Aim of the exercise: Would you repeat the whole listing exactly, pictures excluded?

Data shown:
=====

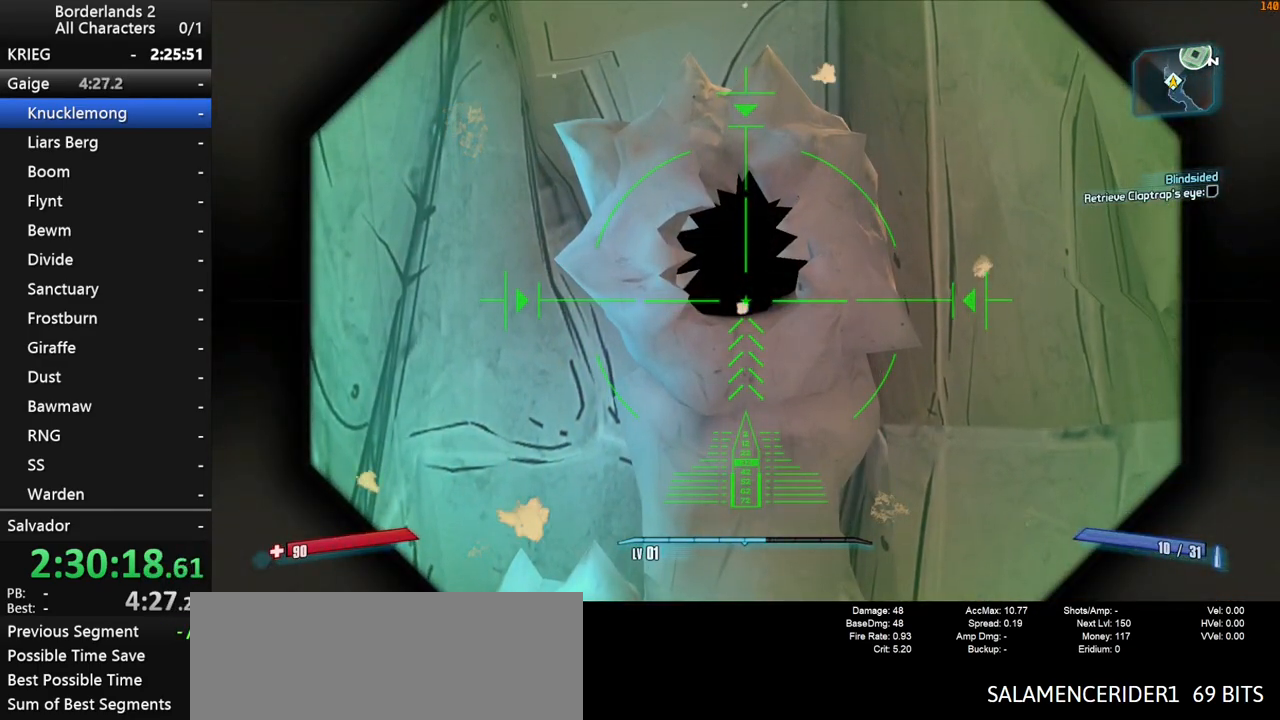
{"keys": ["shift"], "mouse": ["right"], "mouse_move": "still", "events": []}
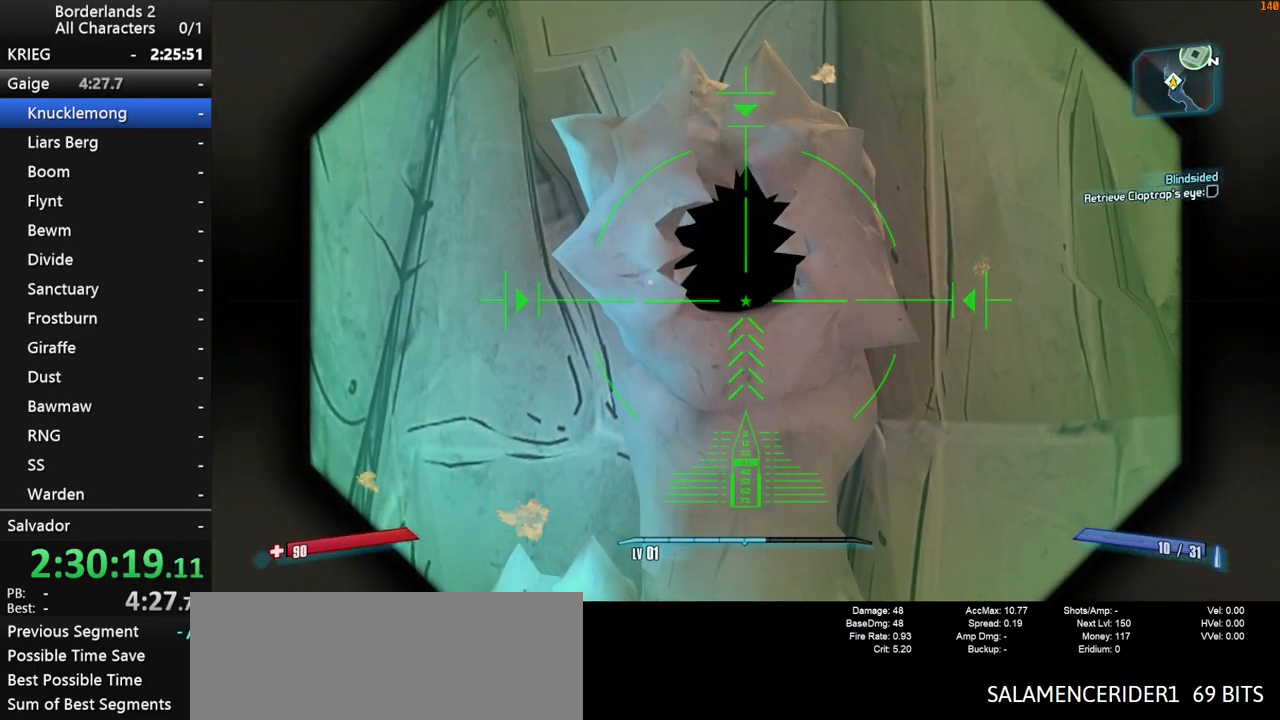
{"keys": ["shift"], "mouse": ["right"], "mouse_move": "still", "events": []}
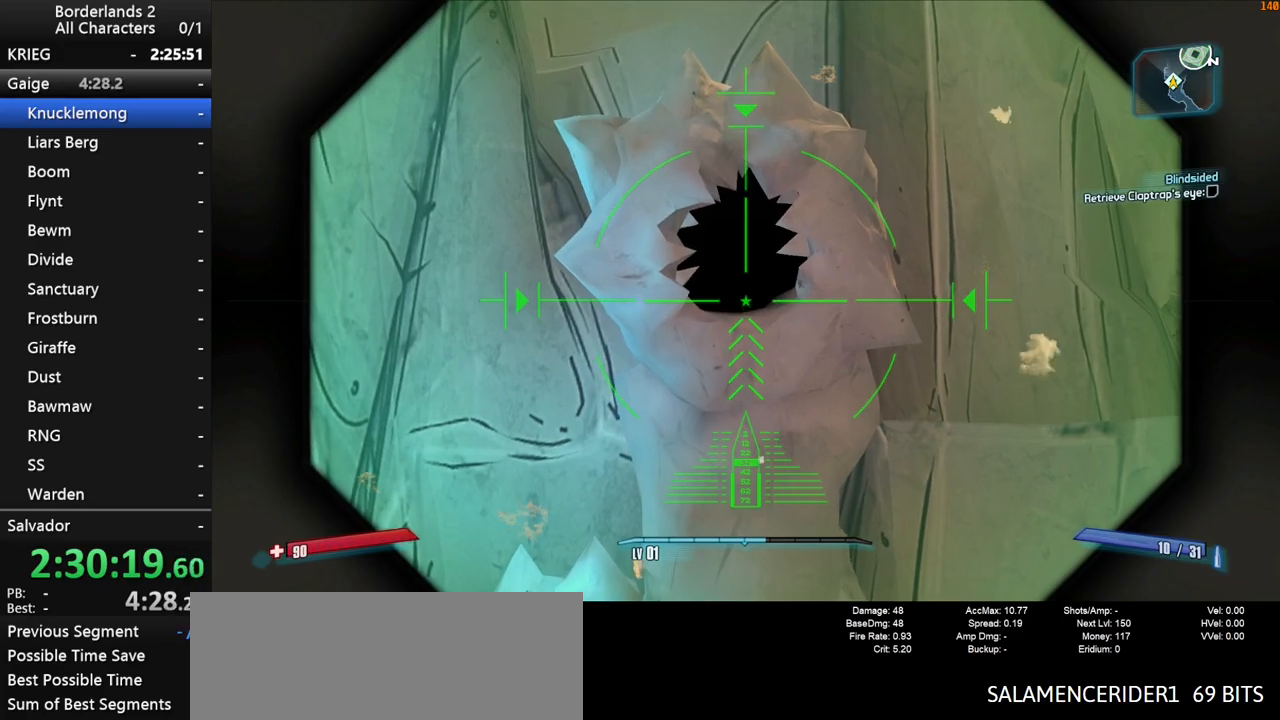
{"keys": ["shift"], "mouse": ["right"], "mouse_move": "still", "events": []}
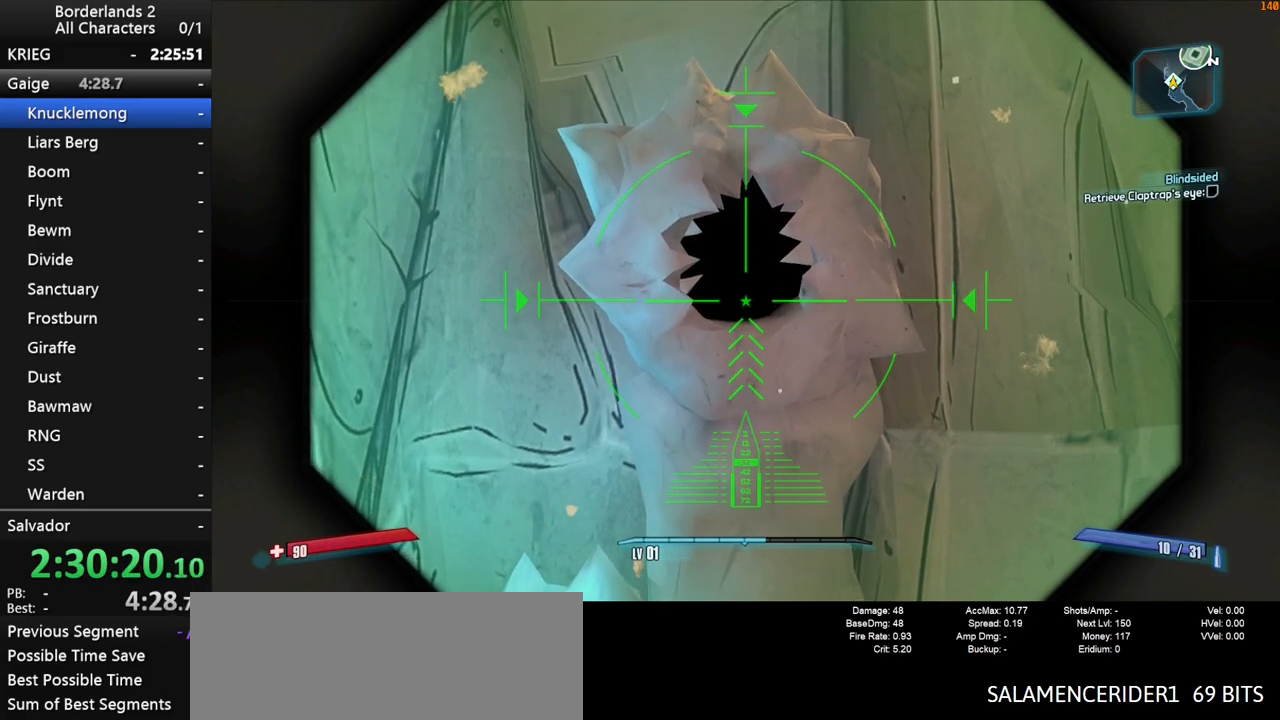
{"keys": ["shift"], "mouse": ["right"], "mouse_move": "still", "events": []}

=====

Answer box:
{"keys": ["shift"], "mouse": ["right"], "mouse_move": "still", "events": []}
{"keys": ["shift"], "mouse": ["right"], "mouse_move": "still", "events": []}
{"keys": ["shift"], "mouse": ["right"], "mouse_move": "still", "events": []}
{"keys": ["shift"], "mouse": ["right"], "mouse_move": "still", "events": []}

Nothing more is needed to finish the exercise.